Brent futures for July delivery rose 72 cents, or 0.6%, to $ 112.76 per share. on its last day as front-month.

The more actively traded WTI contract for July rose about 0.7% to $ 110.66 per barrel.

That put the Brent front-month premium over the same WTI contract on its way to falling to its lowest level since October 2021. A lower premium means energy companies will be less likely to pick up US barrels for export.

For the week, the WTI was heading for its fourth consecutive weekly rise for the first time since mid-February, while Brent rose about 1% after falling around 1% last week.

“The risks remain on the upside … given the Chinese reopening and continued efforts on a Russian oil embargo from the EU,” said Craig Erlam, senior market analyst at OANDA.

In China, Shanghai did not signal any change in its planned closure on an extended city-wide shutdown on June 1, although the city announced its first new COVID-19 cases outside quarantine areas in five days.

The energy market expects that the lifting of some coronavirus restrictions in Shanghai will increase energy demand. China is the world’s largest crude oil importer.

The EU is hoping to reach an agreement on a proposed ban on Russian crude oil imports, which includes exclusions for member states that are most dependent on Russian oil, such as Hungary.

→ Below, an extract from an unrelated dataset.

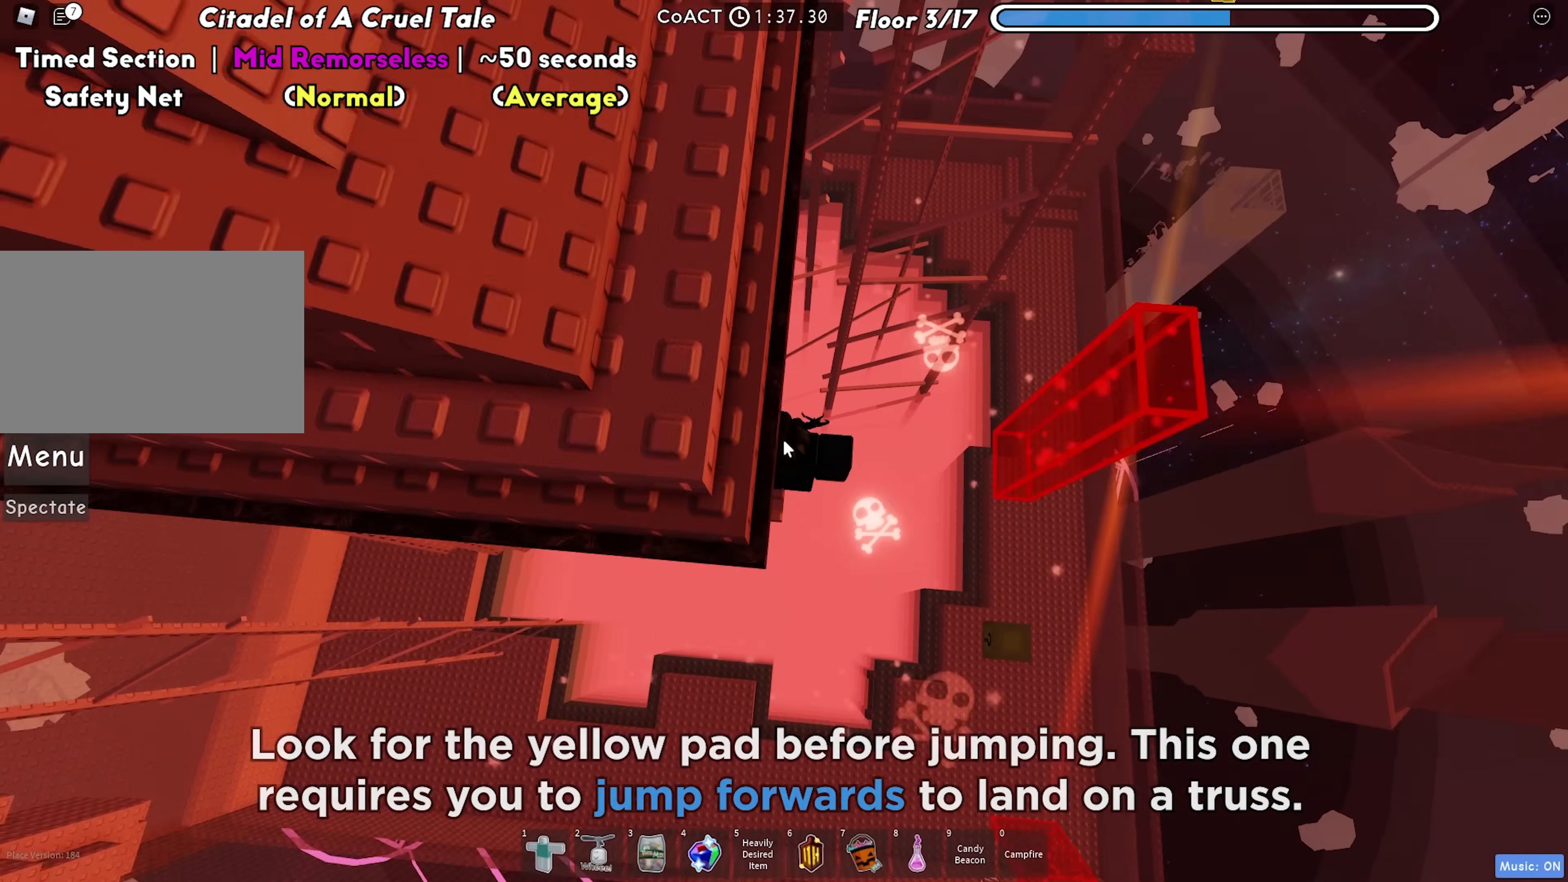
{"keys": [], "events": []}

“The likelihood of an EU embargo being declared sooner rather than later increased in the wake of Germany’s success in cutting Russian oil imports by more than half in a very short time,” the consulting firm BCA Research said in a note.

German big business is working out a plan to use an auction system to help ration out available supplies in the event that Russia shuts down its gas, though some fear it could penalize smaller businesses.

In the U.S., U.S. energy companies this week added oil and natural gas drilling platforms for the ninth week in a row, according to Baker Hughes’ census, as mostly small producers are responding to high prices and government encouragement to increase production.

The rig number is an indicator of future production growth.

Americans continued to get behind the wheel, even though gasoline prices at the pump continue to hit record highs. The AAA car club said regular unleaded gasoline hit a record $ 4.59 per gallon. gallon this Friday.

In India, crude oil imports were the highest in 3-1 / 2 years in April, as the world’s third largest oil importer and consumer increased its reduced Russian oil purchases to boost demand and combat high prices.

In Norway, crude oil production in April missed the official forecast by 10.6%, while gas production was in line with expectations.